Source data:
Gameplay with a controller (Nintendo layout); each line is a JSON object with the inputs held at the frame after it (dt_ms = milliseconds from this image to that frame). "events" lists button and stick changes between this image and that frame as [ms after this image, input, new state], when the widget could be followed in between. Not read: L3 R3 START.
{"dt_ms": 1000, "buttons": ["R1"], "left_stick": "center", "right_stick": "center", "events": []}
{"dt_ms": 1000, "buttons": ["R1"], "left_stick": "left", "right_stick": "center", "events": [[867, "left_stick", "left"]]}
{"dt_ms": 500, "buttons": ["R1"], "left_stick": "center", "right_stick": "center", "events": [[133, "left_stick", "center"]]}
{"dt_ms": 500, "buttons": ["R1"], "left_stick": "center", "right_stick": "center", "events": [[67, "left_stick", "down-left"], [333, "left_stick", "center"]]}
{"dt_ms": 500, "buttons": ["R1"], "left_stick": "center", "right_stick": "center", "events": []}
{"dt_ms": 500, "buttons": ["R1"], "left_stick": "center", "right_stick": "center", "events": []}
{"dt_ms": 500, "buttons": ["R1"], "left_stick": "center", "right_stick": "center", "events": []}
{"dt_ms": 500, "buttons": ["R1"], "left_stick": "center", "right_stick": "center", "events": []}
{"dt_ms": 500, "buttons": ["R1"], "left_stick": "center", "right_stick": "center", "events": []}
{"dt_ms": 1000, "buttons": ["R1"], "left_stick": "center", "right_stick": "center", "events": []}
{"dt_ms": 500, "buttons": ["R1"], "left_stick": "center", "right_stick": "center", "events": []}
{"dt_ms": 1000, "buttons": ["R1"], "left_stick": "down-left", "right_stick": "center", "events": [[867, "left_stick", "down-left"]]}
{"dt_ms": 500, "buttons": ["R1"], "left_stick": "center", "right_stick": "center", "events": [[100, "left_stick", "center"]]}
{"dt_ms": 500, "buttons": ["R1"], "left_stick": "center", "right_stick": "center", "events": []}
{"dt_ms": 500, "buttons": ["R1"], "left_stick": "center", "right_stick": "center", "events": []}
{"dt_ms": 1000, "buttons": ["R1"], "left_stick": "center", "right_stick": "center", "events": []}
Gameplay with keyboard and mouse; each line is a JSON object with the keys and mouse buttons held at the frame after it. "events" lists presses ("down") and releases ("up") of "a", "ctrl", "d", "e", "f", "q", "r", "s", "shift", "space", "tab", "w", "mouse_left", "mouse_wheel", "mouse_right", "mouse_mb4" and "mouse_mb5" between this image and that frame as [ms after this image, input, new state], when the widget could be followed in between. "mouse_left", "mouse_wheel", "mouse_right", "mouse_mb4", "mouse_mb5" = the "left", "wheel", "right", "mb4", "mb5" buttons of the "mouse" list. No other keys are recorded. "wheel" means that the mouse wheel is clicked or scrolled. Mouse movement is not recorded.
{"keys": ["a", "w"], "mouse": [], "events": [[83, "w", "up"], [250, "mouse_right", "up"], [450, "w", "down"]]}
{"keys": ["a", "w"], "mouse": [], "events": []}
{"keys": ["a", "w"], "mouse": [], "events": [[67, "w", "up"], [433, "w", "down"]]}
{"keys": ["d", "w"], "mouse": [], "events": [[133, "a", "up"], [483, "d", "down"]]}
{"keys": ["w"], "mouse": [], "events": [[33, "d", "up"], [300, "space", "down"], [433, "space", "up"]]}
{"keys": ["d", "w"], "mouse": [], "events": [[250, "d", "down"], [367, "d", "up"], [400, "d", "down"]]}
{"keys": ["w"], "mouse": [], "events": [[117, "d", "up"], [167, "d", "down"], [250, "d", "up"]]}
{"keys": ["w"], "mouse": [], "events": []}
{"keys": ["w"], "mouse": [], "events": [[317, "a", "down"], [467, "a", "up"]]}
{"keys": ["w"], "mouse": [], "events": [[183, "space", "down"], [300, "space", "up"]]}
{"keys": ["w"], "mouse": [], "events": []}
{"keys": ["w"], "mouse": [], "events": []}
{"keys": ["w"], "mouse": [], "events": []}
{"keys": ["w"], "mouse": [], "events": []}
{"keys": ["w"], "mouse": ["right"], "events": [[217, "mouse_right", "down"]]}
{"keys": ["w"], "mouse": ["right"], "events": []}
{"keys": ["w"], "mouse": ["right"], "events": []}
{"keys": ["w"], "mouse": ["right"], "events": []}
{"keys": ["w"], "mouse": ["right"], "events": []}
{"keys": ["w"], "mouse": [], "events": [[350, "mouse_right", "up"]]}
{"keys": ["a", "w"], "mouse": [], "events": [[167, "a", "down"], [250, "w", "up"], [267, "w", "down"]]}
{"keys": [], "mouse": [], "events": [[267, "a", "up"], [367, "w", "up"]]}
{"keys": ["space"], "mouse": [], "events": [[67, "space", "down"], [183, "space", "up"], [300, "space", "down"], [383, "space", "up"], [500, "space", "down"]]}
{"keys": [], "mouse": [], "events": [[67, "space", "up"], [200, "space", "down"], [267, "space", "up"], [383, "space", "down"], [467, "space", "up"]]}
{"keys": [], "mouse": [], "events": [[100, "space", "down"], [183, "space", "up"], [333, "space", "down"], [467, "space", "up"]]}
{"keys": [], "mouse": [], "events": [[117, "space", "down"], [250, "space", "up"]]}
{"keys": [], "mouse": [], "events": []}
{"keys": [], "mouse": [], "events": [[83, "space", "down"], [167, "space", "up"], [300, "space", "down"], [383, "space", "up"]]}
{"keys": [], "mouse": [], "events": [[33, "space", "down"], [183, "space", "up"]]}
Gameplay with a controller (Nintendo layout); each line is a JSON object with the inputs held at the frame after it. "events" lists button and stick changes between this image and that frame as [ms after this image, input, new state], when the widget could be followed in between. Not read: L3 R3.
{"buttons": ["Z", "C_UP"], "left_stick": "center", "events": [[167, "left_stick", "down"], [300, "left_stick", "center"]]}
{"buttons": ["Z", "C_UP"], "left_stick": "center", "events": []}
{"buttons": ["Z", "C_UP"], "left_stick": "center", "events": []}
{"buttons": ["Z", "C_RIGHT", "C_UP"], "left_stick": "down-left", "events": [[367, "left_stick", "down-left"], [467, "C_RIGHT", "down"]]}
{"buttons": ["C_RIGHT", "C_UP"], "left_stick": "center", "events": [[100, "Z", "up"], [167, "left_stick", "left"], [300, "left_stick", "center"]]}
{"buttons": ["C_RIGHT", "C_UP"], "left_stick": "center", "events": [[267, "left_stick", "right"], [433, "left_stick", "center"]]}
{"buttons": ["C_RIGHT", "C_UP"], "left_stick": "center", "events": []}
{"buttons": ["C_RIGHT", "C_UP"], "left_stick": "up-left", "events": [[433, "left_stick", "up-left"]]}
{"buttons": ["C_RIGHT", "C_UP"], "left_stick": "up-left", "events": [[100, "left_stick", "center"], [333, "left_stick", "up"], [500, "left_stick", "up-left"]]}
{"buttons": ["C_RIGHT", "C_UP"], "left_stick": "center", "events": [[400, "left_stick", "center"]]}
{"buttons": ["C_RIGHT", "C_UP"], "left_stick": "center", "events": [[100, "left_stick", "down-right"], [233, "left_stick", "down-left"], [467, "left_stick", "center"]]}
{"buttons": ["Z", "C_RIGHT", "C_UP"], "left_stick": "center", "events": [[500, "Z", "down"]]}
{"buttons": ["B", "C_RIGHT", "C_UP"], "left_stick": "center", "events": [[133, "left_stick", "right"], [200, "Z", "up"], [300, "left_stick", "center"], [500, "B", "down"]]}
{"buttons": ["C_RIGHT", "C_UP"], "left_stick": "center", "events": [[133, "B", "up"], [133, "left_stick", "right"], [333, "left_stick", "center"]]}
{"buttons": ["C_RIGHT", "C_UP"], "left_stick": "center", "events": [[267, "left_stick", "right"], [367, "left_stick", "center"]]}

TRY IT: Each record, exactly as written, is to be printed again.

EXERCISE OUTPUT:
Gameplay with a controller (Nintendo layout); each line is a JSON object with the inputs held at the frame after it (dt_ms = milliseconds from this image to that frame). "events" lists button and stick changes between this image and that frame as [ms after this image, input, new state], when the widget could be followed in between. Not read: L3 R3 START.
{"dt_ms": 1000, "buttons": ["R1"], "left_stick": "center", "right_stick": "center", "events": []}
{"dt_ms": 1000, "buttons": ["R1"], "left_stick": "left", "right_stick": "center", "events": [[867, "left_stick", "left"]]}
{"dt_ms": 500, "buttons": ["R1"], "left_stick": "center", "right_stick": "center", "events": [[133, "left_stick", "center"]]}
{"dt_ms": 500, "buttons": ["R1"], "left_stick": "center", "right_stick": "center", "events": [[67, "left_stick", "down-left"], [333, "left_stick", "center"]]}
{"dt_ms": 500, "buttons": ["R1"], "left_stick": "center", "right_stick": "center", "events": []}
{"dt_ms": 500, "buttons": ["R1"], "left_stick": "center", "right_stick": "center", "events": []}
{"dt_ms": 500, "buttons": ["R1"], "left_stick": "center", "right_stick": "center", "events": []}
{"dt_ms": 500, "buttons": ["R1"], "left_stick": "center", "right_stick": "center", "events": []}
{"dt_ms": 500, "buttons": ["R1"], "left_stick": "center", "right_stick": "center", "events": []}
{"dt_ms": 1000, "buttons": ["R1"], "left_stick": "center", "right_stick": "center", "events": []}
{"dt_ms": 500, "buttons": ["R1"], "left_stick": "center", "right_stick": "center", "events": []}
{"dt_ms": 1000, "buttons": ["R1"], "left_stick": "down-left", "right_stick": "center", "events": [[867, "left_stick", "down-left"]]}
{"dt_ms": 500, "buttons": ["R1"], "left_stick": "center", "right_stick": "center", "events": [[100, "left_stick", "center"]]}
{"dt_ms": 500, "buttons": ["R1"], "left_stick": "center", "right_stick": "center", "events": []}
{"dt_ms": 500, "buttons": ["R1"], "left_stick": "center", "right_stick": "center", "events": []}
{"dt_ms": 1000, "buttons": ["R1"], "left_stick": "center", "right_stick": "center", "events": []}
Gameplay with keyboard and mouse; each line is a JSON object with the keys and mouse buttons held at the frame after it. "events" lists presses ("down") and releases ("up") of "a", "ctrl", "d", "e", "f", "q", "r", "s", "shift", "space", "tab", "w", "mouse_left", "mouse_wheel", "mouse_right", "mouse_mb4" and "mouse_mb5" between this image and that frame as [ms after this image, input, new state], when the widget could be followed in between. "mouse_left", "mouse_wheel", "mouse_right", "mouse_mb4", "mouse_mb5" = the "left", "wheel", "right", "mb4", "mb5" buttons of the "mouse" list. No other keys are recorded. "wheel" means that the mouse wheel is clicked or scrolled. Mouse movement is not recorded.
{"keys": ["a", "w"], "mouse": [], "events": [[83, "w", "up"], [250, "mouse_right", "up"], [450, "w", "down"]]}
{"keys": ["a", "w"], "mouse": [], "events": []}
{"keys": ["a", "w"], "mouse": [], "events": [[67, "w", "up"], [433, "w", "down"]]}
{"keys": ["d", "w"], "mouse": [], "events": [[133, "a", "up"], [483, "d", "down"]]}
{"keys": ["w"], "mouse": [], "events": [[33, "d", "up"], [300, "space", "down"], [433, "space", "up"]]}
{"keys": ["d", "w"], "mouse": [], "events": [[250, "d", "down"], [367, "d", "up"], [400, "d", "down"]]}
{"keys": ["w"], "mouse": [], "events": [[117, "d", "up"], [167, "d", "down"], [250, "d", "up"]]}
{"keys": ["w"], "mouse": [], "events": []}
{"keys": ["w"], "mouse": [], "events": [[317, "a", "down"], [467, "a", "up"]]}
{"keys": ["w"], "mouse": [], "events": [[183, "space", "down"], [300, "space", "up"]]}
{"keys": ["w"], "mouse": [], "events": []}
{"keys": ["w"], "mouse": [], "events": []}
{"keys": ["w"], "mouse": [], "events": []}
{"keys": ["w"], "mouse": [], "events": []}
{"keys": ["w"], "mouse": ["right"], "events": [[217, "mouse_right", "down"]]}
{"keys": ["w"], "mouse": ["right"], "events": []}
{"keys": ["w"], "mouse": ["right"], "events": []}
{"keys": ["w"], "mouse": ["right"], "events": []}
{"keys": ["w"], "mouse": ["right"], "events": []}
{"keys": ["w"], "mouse": [], "events": [[350, "mouse_right", "up"]]}
{"keys": ["a", "w"], "mouse": [], "events": [[167, "a", "down"], [250, "w", "up"], [267, "w", "down"]]}
{"keys": [], "mouse": [], "events": [[267, "a", "up"], [367, "w", "up"]]}
{"keys": ["space"], "mouse": [], "events": [[67, "space", "down"], [183, "space", "up"], [300, "space", "down"], [383, "space", "up"], [500, "space", "down"]]}
{"keys": [], "mouse": [], "events": [[67, "space", "up"], [200, "space", "down"], [267, "space", "up"], [383, "space", "down"], [467, "space", "up"]]}
{"keys": [], "mouse": [], "events": [[100, "space", "down"], [183, "space", "up"], [333, "space", "down"], [467, "space", "up"]]}
{"keys": [], "mouse": [], "events": [[117, "space", "down"], [250, "space", "up"]]}
{"keys": [], "mouse": [], "events": []}
{"keys": [], "mouse": [], "events": [[83, "space", "down"], [167, "space", "up"], [300, "space", "down"], [383, "space", "up"]]}
{"keys": [], "mouse": [], "events": [[33, "space", "down"], [183, "space", "up"]]}
Gameplay with a controller (Nintendo layout); each line is a JSON object with the inputs held at the frame after it. "events" lists button and stick changes between this image and that frame as [ms after this image, input, new state], when the widget could be followed in between. Not read: L3 R3.
{"buttons": ["Z", "C_UP"], "left_stick": "center", "events": [[167, "left_stick", "down"], [300, "left_stick", "center"]]}
{"buttons": ["Z", "C_UP"], "left_stick": "center", "events": []}
{"buttons": ["Z", "C_UP"], "left_stick": "center", "events": []}
{"buttons": ["Z", "C_RIGHT", "C_UP"], "left_stick": "down-left", "events": [[367, "left_stick", "down-left"], [467, "C_RIGHT", "down"]]}
{"buttons": ["C_RIGHT", "C_UP"], "left_stick": "center", "events": [[100, "Z", "up"], [167, "left_stick", "left"], [300, "left_stick", "center"]]}
{"buttons": ["C_RIGHT", "C_UP"], "left_stick": "center", "events": [[267, "left_stick", "right"], [433, "left_stick", "center"]]}
{"buttons": ["C_RIGHT", "C_UP"], "left_stick": "center", "events": []}
{"buttons": ["C_RIGHT", "C_UP"], "left_stick": "up-left", "events": [[433, "left_stick", "up-left"]]}
{"buttons": ["C_RIGHT", "C_UP"], "left_stick": "up-left", "events": [[100, "left_stick", "center"], [333, "left_stick", "up"], [500, "left_stick", "up-left"]]}
{"buttons": ["C_RIGHT", "C_UP"], "left_stick": "center", "events": [[400, "left_stick", "center"]]}
{"buttons": ["C_RIGHT", "C_UP"], "left_stick": "center", "events": [[100, "left_stick", "down-right"], [233, "left_stick", "down-left"], [467, "left_stick", "center"]]}
{"buttons": ["Z", "C_RIGHT", "C_UP"], "left_stick": "center", "events": [[500, "Z", "down"]]}
{"buttons": ["B", "C_RIGHT", "C_UP"], "left_stick": "center", "events": [[133, "left_stick", "right"], [200, "Z", "up"], [300, "left_stick", "center"], [500, "B", "down"]]}
{"buttons": ["C_RIGHT", "C_UP"], "left_stick": "center", "events": [[133, "B", "up"], [133, "left_stick", "right"], [333, "left_stick", "center"]]}
{"buttons": ["C_RIGHT", "C_UP"], "left_stick": "center", "events": [[267, "left_stick", "right"], [367, "left_stick", "center"]]}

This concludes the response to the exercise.